Next was plumbing, the builder budgeted to install and I'm not kidding $50 China toilets. I upgraded to American Standard, they were a LOT more expensive like $250 each but worth it imo. The China builders grade toilets were junk. I didn't go hog while elsewhere, upgraded the kitchen sink to black granite composite vs the builder grade cheap stainless, went with the builder standard round white sinks in the baths, upgraded the master faucets to mid grade and the other bath faucets above the $10 builder grade, yeah $10 that's how much credit I got towards a better faucet.

Next was lighting, I was only given a $1,000 budget for lighting fixtures, I would have had to buy literally the cheapest China fixture for every location to stay within that budget. I ended up spending over $2,000. I didn't buy the fanciest fixture available, just good solid tasteful choices of good value for the money. It really made a difference. The lighting budget was way under what it should have been.

Next was flooring, again the builder budgeted for builder grade 99 cents a sqft carpet, it was horrible though I did go with that in the 2nd, 3rd, and 4th bedrooms. It was so cheap I didn't mind throwing it out later after some use. I upgraded the master and rest of the house carpet quite a bit. Go with a thicker pad also. They planned to use the snap together Pergo type flooring, I upgraded to 3/4 #2 knotty oak sanded and finished in place.

The only other upgrade was counter tops, the builder planned to use tile, I upgraded to slab granite throughout the house, its awesome.

Okay well that was quite a brain dump hope that helped.


----------



## icsparks (Sep 17, 2013)

It's a misconception that a piece of equipment wired 220v is more efficient then 120v and will save a lot on electric bills. A 5000 watt heater will still consume the same amount of energy wired at 120v as it will wired 220v. The amount of efficiency would only be in the amount of resistance in the size and length of wire used. You wouldn't see the cost savings in your electric bill in a lifetime. The real savings is the up front cost where you can use a smaller wire size at a higher voltage to do the same amount of work. Say going from a #10 wire to a #12.


----------



## Whiskers (Nov 6, 2012)

I got to weigh in on here, Charlie makes a point about a 5000w heater will use the same electricity if it on a 120v circuit or 220v, and that is true, cause the heater is rated at 5000w and you basically are billled by the watts used. Motors though are a different beasty, they are not rated in watts. 220v motors are more efficient in heavier horsepower uses, period. Im not a electrician or physicist but once worked with a bunch of them and asked what the different measures meant. Unfortunately he did not cover watts, but amps, voltage and ohms he did cover with a simple analogy. If you have a army and you need to send it over a fragile bridge (fuse) in a set amount of time, you have several options. Single line in a dead run or side bye side in marching formation for example. The speed the men run is the voltage. You can send them across as fast as you want and it wont effect the weight limit of the bridge, but in formation you can send them over slower, but might break the weight limit which is the amperage. Ohms can be thought of as the wind blowing against the soldiers impeding their progress, forming resistance, which might also put further limits to the bridge.  I believe watts is actually a math measure of both amps and volts together (soldiers moved at a time), not a single entity, so in heating terms, a 220v 5000w heater while it uses the same amount of electricity as a 120v, it is much easier on the wires cause them soldiers (electrons) are running across 2 bridges (wires) not just 1. You have to have beefier wires for 120v than 220 if your going minimalist.

Job A: In the forum thread, rewrite the paragraph beginning "Next was flooring" as a short bulleted list that keeps its main facts.
Job B: According to the forum thread, how much did the home's owner end up spending on lighting fixtures?
Job C: Please write the next part of the forum thread, starting after its final sentence.

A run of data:
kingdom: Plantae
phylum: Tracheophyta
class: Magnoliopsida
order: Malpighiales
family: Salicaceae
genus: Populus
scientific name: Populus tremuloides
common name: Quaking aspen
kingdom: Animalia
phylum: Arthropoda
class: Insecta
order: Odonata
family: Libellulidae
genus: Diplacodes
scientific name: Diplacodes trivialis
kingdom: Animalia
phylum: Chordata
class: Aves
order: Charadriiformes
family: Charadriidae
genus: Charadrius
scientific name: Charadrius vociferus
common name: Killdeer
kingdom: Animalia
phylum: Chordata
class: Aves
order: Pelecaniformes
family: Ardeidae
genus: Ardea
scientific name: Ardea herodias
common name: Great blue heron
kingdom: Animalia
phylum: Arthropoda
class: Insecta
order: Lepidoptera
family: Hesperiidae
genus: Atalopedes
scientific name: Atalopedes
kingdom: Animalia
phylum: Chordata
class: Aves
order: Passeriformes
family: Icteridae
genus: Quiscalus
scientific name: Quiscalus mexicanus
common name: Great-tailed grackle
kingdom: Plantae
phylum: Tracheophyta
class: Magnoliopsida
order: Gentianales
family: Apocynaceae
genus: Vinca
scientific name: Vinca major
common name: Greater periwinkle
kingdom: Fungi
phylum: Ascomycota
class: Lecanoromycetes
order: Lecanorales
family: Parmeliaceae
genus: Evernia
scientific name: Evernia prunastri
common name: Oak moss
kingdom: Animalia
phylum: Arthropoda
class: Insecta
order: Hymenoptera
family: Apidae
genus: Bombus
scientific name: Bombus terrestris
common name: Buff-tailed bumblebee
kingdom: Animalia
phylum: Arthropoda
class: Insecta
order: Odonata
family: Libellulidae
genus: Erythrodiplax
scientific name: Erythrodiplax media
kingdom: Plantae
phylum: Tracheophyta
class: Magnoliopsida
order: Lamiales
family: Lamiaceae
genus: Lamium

Task answer A:
- The builder budgeted for builder-grade carpet at 99 cents per square foot, which was horrible.
- That carpet went into the 2nd, 3rd, and 4th bedrooms; it was cheap enough to throw out later after some use.
- Carpet in the master and the rest of the house was upgraded quite a bit.
- A thicker pad is recommended.
- The planned snap-together Pergo-type flooring was replaced with 3/4 #2 knotty oak, sanded and finished in place.

Task answer B: Over $2,000.

Task answer C:
One more note, wattage is a lousy way to look at heaters, actually u want to look at BTUs or something for heat output, not the amount of electricity consumed. Ideally it would put out tons of Heat and use very few watts. Using watts is bad, putting out heat (BTUs) is good.


----------



## icsparks (Sep 17, 2013)

1 HP = 746 watts A 1 hp motor pulls about 10.8 Amps wired at 120v doing the algebra, 120×10.8 = 1296 Watts when your motor is running at full load and wired on a 120 Volt electrical circuit.
Same 1 HP wired at 240v pulls 5.4 Amps doing the algebra: 240×5.4 = 1296 Watts when your motor is running at full load wired on a (nominal) 240 Volt electrical circuit.
I left out the motor nameplate power factor and motor efficiency to simplify the math but it would still work out to be the same. 
The electric meter at your house measures electricity usage in kilowatt hours (KWH). If you run a 1000W load for one hour, you've just used 1 KWH of electricity. So the motor is costing essentially exactly the same to run at either voltage level.


----------



## Whiskers (Nov 6, 2012)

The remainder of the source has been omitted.